Le premier jour de la semaine, Marie de Magdala se rendit au tombeau dès le matin, comme il faisait encore obscur; et elle vit que la pierre était ôtée du tombeau.

2 Elle courut vers Simon Pierre et vers l’autre disciple que Jésus aimait, et leur dit: Ils ont enlevé du tombeau le Seigneur, et nous ne savons où ils l’ont mis.

3 Pierre et l’autre disciple sortirent, et allèrent au tombeau. 4 Ils couraient tous deux ensemble. Mais l’autre disciple courut plus vite que Pierre, et arriva le premier au tombeau; 5 s’étant baissé, il vit les bandes qui étaient à terre, cependant il n’entra pas. 6 Simon Pierre, qui le suivait, arriva et entra dans le tombeau; il vit les bandes qui étaient à terre, 7 et le linge qu’on avait mis sur la tête de Jésus, non pas avec les bandes, mais plié dans un lieu à part. 8 Alors l’autre disciple, qui était arrivé le premier au tombeau, entra aussi; et il vit, et il crut. 9 Car ils ne comprenaient pas encore que, selon l’Ecriture, Jésus devait ressusciter des morts. 10 Et les disciples s’en retournèrent chez eux.

11 Cependant Marie se tenait dehors près du tombeau, et pleurait. Comme elle pleurait, elle se baissa vers le tombeau; 12 et elle vit deux anges vêtus de blanc, assis à la place où avait été couché le corps de Jésus, l’un à la tête, l’autre aux pieds.

13 Ils lui dirent: Femme, pourquoi pleures-tu? Elle leur répondit: Parce qu’ils ont enlevé mon Seigneur, et je ne sais où ils l’ont mis. 14 En disant cela, elle se retourna en arrière, et elle vit Jésus debout; mais elle ne savait pas que c’était Jésus.

15 Jésus lui dit: Femme, pourquoi pleures-tu? Qui cherches-tu?

Elle, pensant que c’était le jardinier, lui dit: Seigneur, si c’est toi qui l’as emporté, dis-moi où tu l’as mis, et je le prendrai.

16 Jésus lui dit: Marie! Elle se retourna, et lui dit en hébreu: Rabbouni! c’est-à-dire, Maître!

17 Jésus lui dit: Ne me touche pas; car je ne suis pas encore monté vers mon Père. Mais va trouver mes frères, et dis-leur que je monte vers mon Père et votre Père, vers mon Dieu et votre Dieu.

18 Marie de Magdala alla annoncer aux disciples qu’elle avait vu le Seigneur, et qu’il lui avait dit ces choses.
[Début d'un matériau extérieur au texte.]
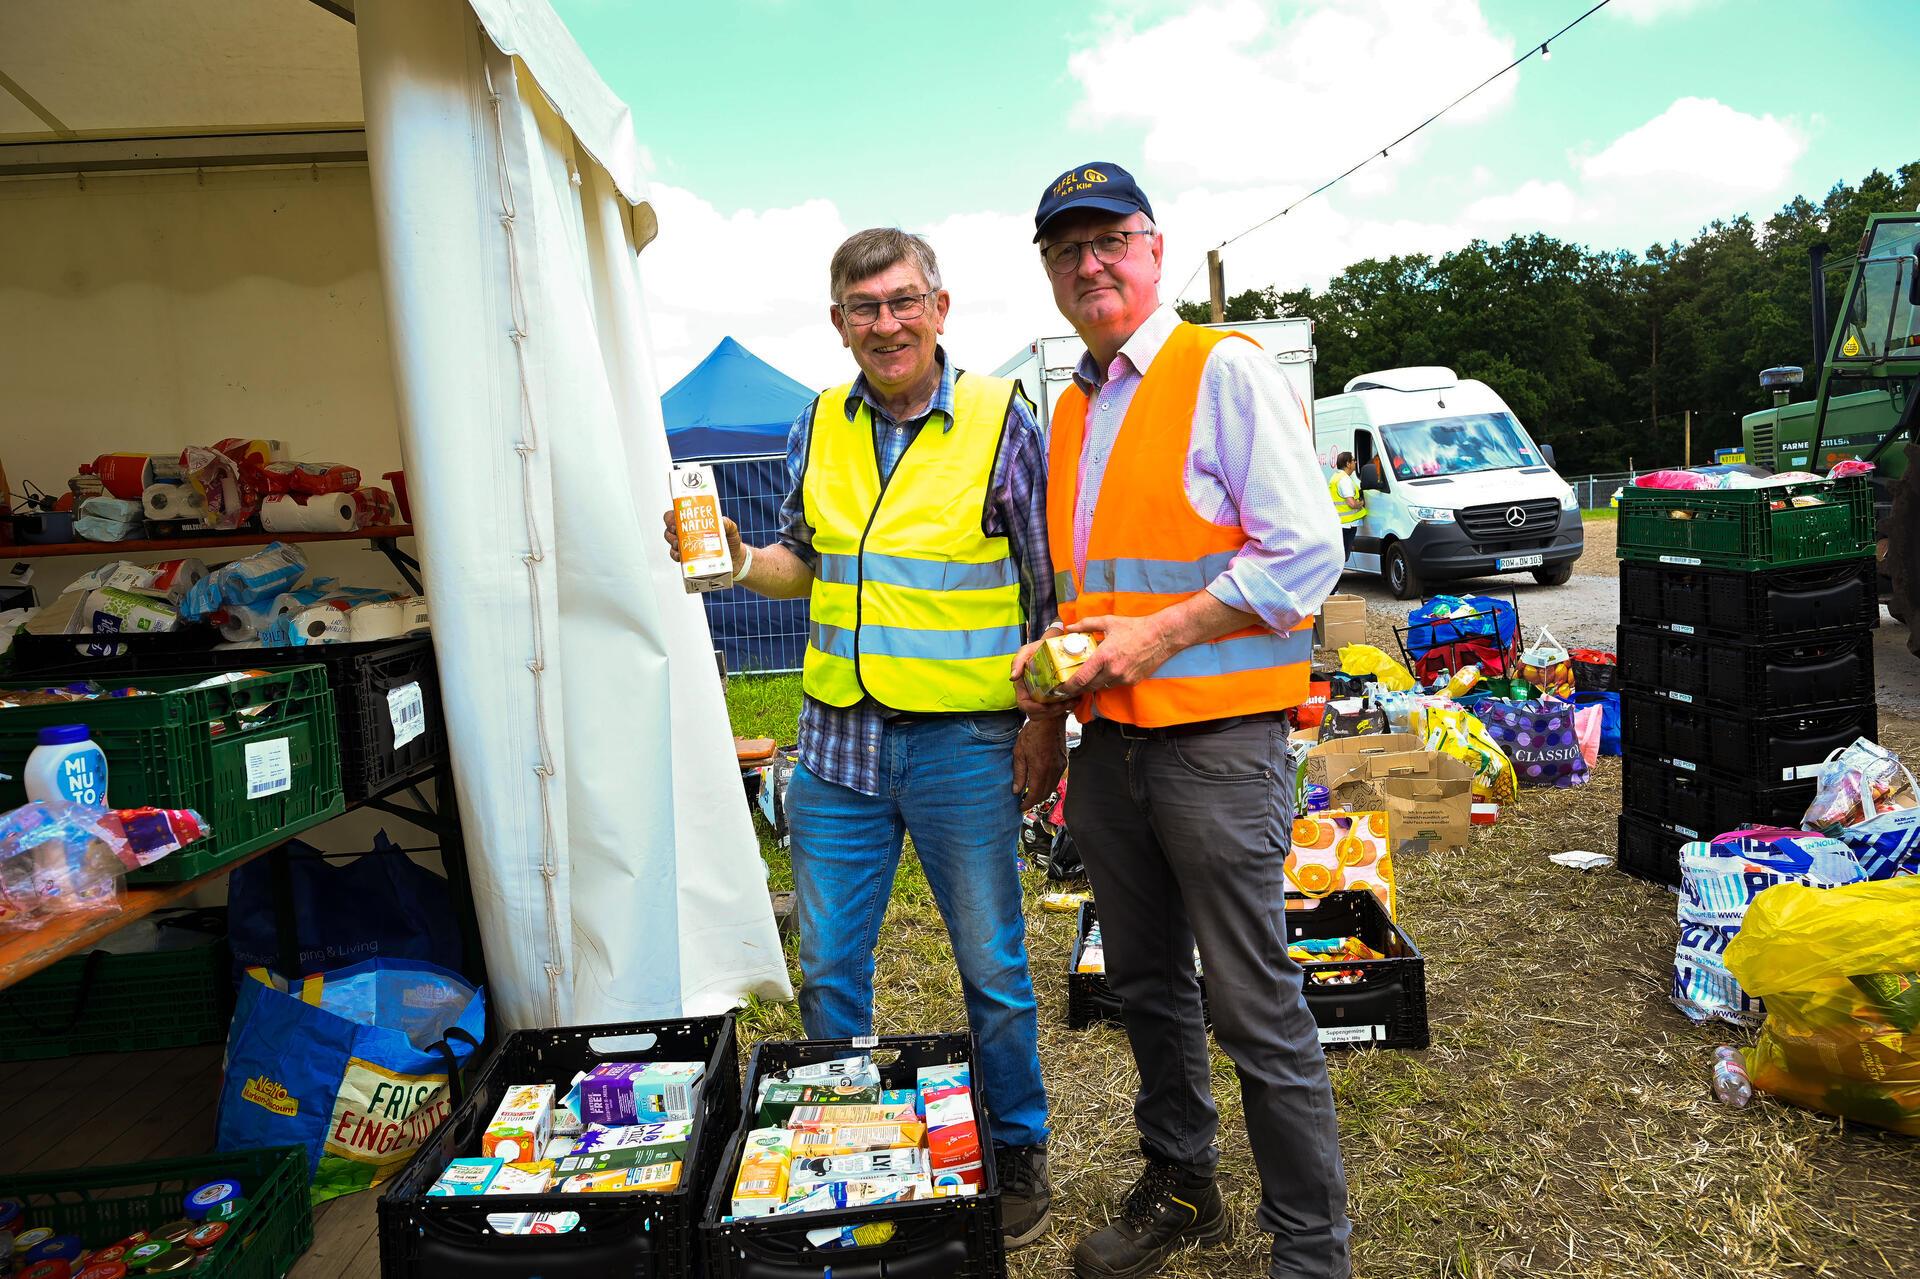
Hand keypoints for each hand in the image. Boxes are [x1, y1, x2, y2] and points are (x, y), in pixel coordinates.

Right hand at [662, 507, 743, 564]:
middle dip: (671, 530)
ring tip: (680, 545)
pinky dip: (675, 555)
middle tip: (677, 532)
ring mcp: (687, 545)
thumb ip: (727, 523)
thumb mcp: (731, 529)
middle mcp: (689, 532)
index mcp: (696, 522)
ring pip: (671, 541)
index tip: (675, 520)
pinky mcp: (688, 558)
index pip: (677, 515)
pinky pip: (675, 556)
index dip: (671, 516)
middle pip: (670, 528)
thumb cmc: (731, 541)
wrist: (736, 560)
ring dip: (673, 542)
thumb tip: (721, 521)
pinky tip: (681, 556)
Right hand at [1010, 637, 1071, 718]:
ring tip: (1071, 701)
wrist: (1055, 648)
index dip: (1033, 708)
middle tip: (1063, 704)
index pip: (1024, 704)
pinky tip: (1075, 700)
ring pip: (1047, 715)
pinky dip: (1067, 707)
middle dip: (1050, 712)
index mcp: (1023, 687)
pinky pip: (1058, 711)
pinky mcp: (1054, 699)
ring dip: (1060, 711)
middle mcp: (1031, 695)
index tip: (1045, 706)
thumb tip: (1013, 677)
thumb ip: (1018, 661)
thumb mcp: (1027, 651)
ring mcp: (1043, 698)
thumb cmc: (1039, 649)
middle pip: (1036, 713)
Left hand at [1012, 717, 1066, 809]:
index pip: (1034, 794)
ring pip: (1051, 788)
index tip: (1021, 807)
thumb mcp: (1019, 753)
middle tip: (1025, 802)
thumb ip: (1019, 773)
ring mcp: (1060, 767)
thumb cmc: (1031, 734)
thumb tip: (1017, 790)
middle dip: (1034, 801)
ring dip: (1042, 794)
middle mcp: (1052, 771)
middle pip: (1044, 794)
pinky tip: (1041, 782)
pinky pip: (1056, 780)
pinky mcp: (1063, 762)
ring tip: (1032, 794)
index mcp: (1039, 770)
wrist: (1049, 720)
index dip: (1027, 804)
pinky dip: (1048, 785)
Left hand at [1057, 613, 1174, 696]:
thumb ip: (1086, 625)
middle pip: (1088, 687)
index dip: (1068, 686)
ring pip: (1101, 686)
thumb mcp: (1108, 622)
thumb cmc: (1135, 627)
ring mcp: (1123, 678)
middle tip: (1070, 684)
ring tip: (1088, 676)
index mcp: (1104, 656)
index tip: (1060, 687)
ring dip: (1093, 683)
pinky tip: (1107, 671)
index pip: (1081, 678)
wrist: (1161, 636)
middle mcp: (1112, 671)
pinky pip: (1114, 684)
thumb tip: (1069, 627)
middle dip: (1078, 687)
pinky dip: (1107, 680)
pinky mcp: (1132, 682)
19 Le soir de ce jour, qui était le premier de la semaine, les portes du lieu où se trouvaient les disciples étant fermées, à cause de la crainte qu’ils avaient des Juifs, Jésus vint, se présenta au milieu d’eux, et leur dit: La paix soit avec vous!

20 Et quand il eut dit cela, il leur montra ses mains et son côté. Les disciples furent dans la joie en voyant le Seigneur.

21 Jésus leur dit de nouveau: La paix soit avec vous! Comme le Père m’a envoyé, moi aussi je vous envoie.

22 Après ces paroles, il souffla sur eux, et leur dit: Recevez le Saint-Esprit. 23 Ceux à qui vous pardonnerez les péchés, ils leur seront pardonnés; et ceux à qui vous les retiendrez, ils leur seront retenus.